Mit 8 Jahren fing Nemo an zu Lahmen mal mehr mal weniger. Tierärzte gaben sich die Klinke in die Hand und eine Therapie nach der anderen wurde verabreicht aber das Lahmen blieb. Die Röntgenbilder der Hufe wiesen einige Auffälligkeiten auf. Nemo, seit seinem 3. Lebensjahr konstant eisenbeschlagen, bekam die endgültige Diagnose „therapieresistente Hufrollengeschichte“. Auf die Idee den Hufen mal eine Auszeit zu geben und die Hufform zu optimieren kam Keiner. Der traurigen Besitzerin, die ihren Traum vom Dressurreiten mit diesem Pferd nun endgültig begraben musste, wurde gesagt „Nervenschnitt und in den Freizeitreiterbereich oder Einschläfern“.

So wurde für Nemo, mittlerweile knapp 10jährig, ein neues zu Hause als Beisteller oder Freizeitpferd mit Nervenschnitt gesucht. Denn Einschläfern kam für die Besitzerin nicht in Frage, aber sie ist eine Turnierreiterin und suchte schon noch einem neuen Pferd und zwei Pferde waren ihr einfach zu viel. Durch Zufall war mein Mann als Huforthopäde bei einem Kundenpferd in dem Stall wo Nemo stand und gleich wurde er gefragt, ob er nicht jemanden wüsste, wer diesem prachtvollen Trakehner ein zu Hause geben kann. Er wäre zwar Lahm, würde Beißen und man müsste wohl einen Nervenschnitt machen lassen, aber sonst wäre er ganz toll. Ein kurzer Blick meines Mannes in die Box zu dem, mit den Zähnen knirschenden, Fuchs und mein Mann beschloss – den nehmen wir!
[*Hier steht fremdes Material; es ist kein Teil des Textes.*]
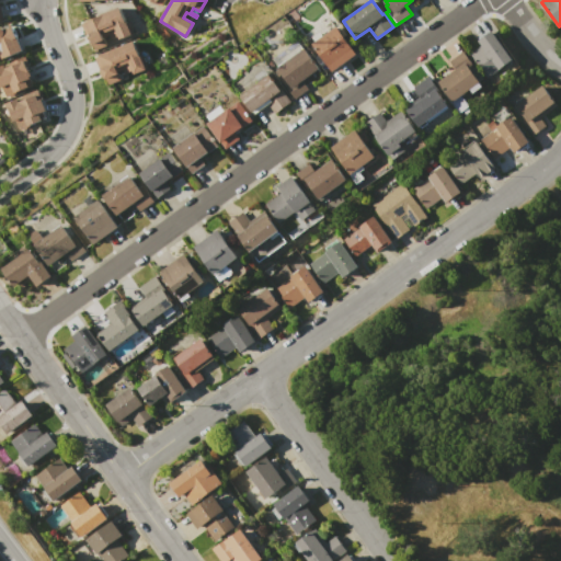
[(81,23),(103,14),(102,14),(121,7),(127,23),(128,23),(134,34),(117,41),(116,38),(111,41),(109,37),(104,39),(106,45),(93,50),(81,23)]
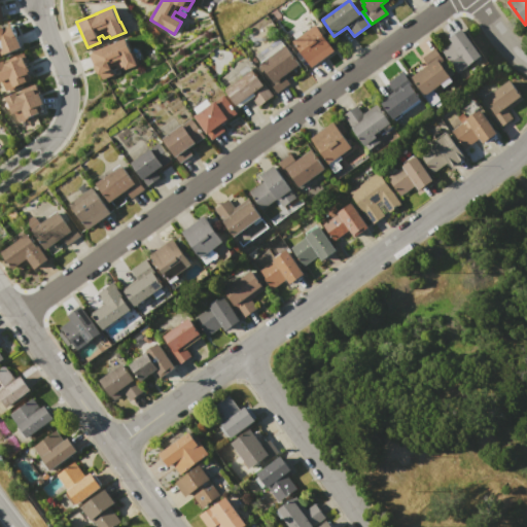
[(0,26),(9,22),(21,46),(1,55),(0,51),(0,26)]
Wer bin ich das ich diesen Beschluss nicht großartig finden musste.

So zog Nemo zu uns in den Offenstall. Die ersten Tage verbrachte er mit dem Kopf weit in den Himmel gereckt. Bestaunte Wind, Sonne und Regen, sein erster Regen den er auf der Haut spürte. Nach drei Tagen bei uns nahmen wir ihm die Eisen ab und ein grosses Hufgeschwür kam zum Vorschein.
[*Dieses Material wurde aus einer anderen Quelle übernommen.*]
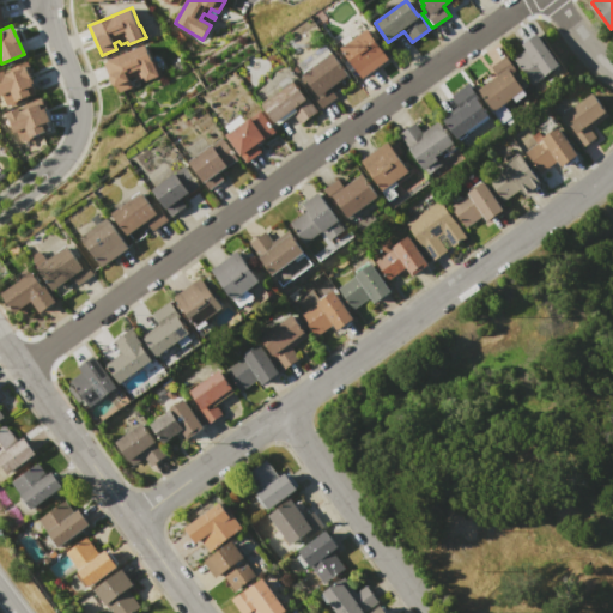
[(340,48),(366,29),(388,59),(362,78),(340,48)]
Nemo lebte sich ein, schloss Freundschaften zu den anderen Pferden und genoss sein Leben. Langsam erholten sich seine Hufe unter der huforthopädischen Bearbeitung. Die Trachten stark untergeschoben, die Hufform wahrlich nicht optimal aber die Hufe waren auf dem besten Weg. Seine Muskulatur gewöhnte sich an die stete Bewegung und die 24h Rauhfuttergabe.

Seine Vorbesitzerin besuchte ihn und meinte das sie nie auf den Gedanken gekommen wäre ihm die Eisen abnehmen zu lassen auch die Tierärzte hätten das nie in Erwägung gezogen, auch wenn sie die blutigen Hornspäne vor Nemos Box, nachdem der Schmied da war, schon bedenklich fand. Was sagt man dazu?

Da keine Lahmheit über Wochen zu erkennen war beschlossen wir Nemo zu Reiten. Jeder von uns drehte seine Runden auf dem, ganz ohne Nervenschnitt, nur so dahinschwebenden Nemo. Doch als bestes Paar mit Nemo stellte sich unser Sohn heraus. Da unser Sohn ein Ritter aus Leidenschaft ist wurde Nemo zum Ritterpferd umgeschult. Und das war sein Ding. Tjosten, Ringreiten, Bogenschiessen selbst Schwertkampf war mit Nemo möglich.

10 Jahr lang waren unser Sohn und Nemo ein Rittertraumpaar, gingen Ausreiten, wagten auch den einen oder anderen Sprung und hatten eine tolle Reitzeit.

 Nemo lahmte keinen einzigen Tag und hat nie gebissen.

Mit 20 bekam er leider DSLD und ging in Rente, mit 24 mussten wir ihn schweren Herzens gehen lassen.

Wir hatten viele Jahre einen wundervollen Trakehner und mit ihm eine fantastische Zeit – Danke dafür Nemo und Danke an meinen Mann den Huforthopäden nach Biernat.

Und die Moral von der Geschicht – unterschätze die Hufe nicht!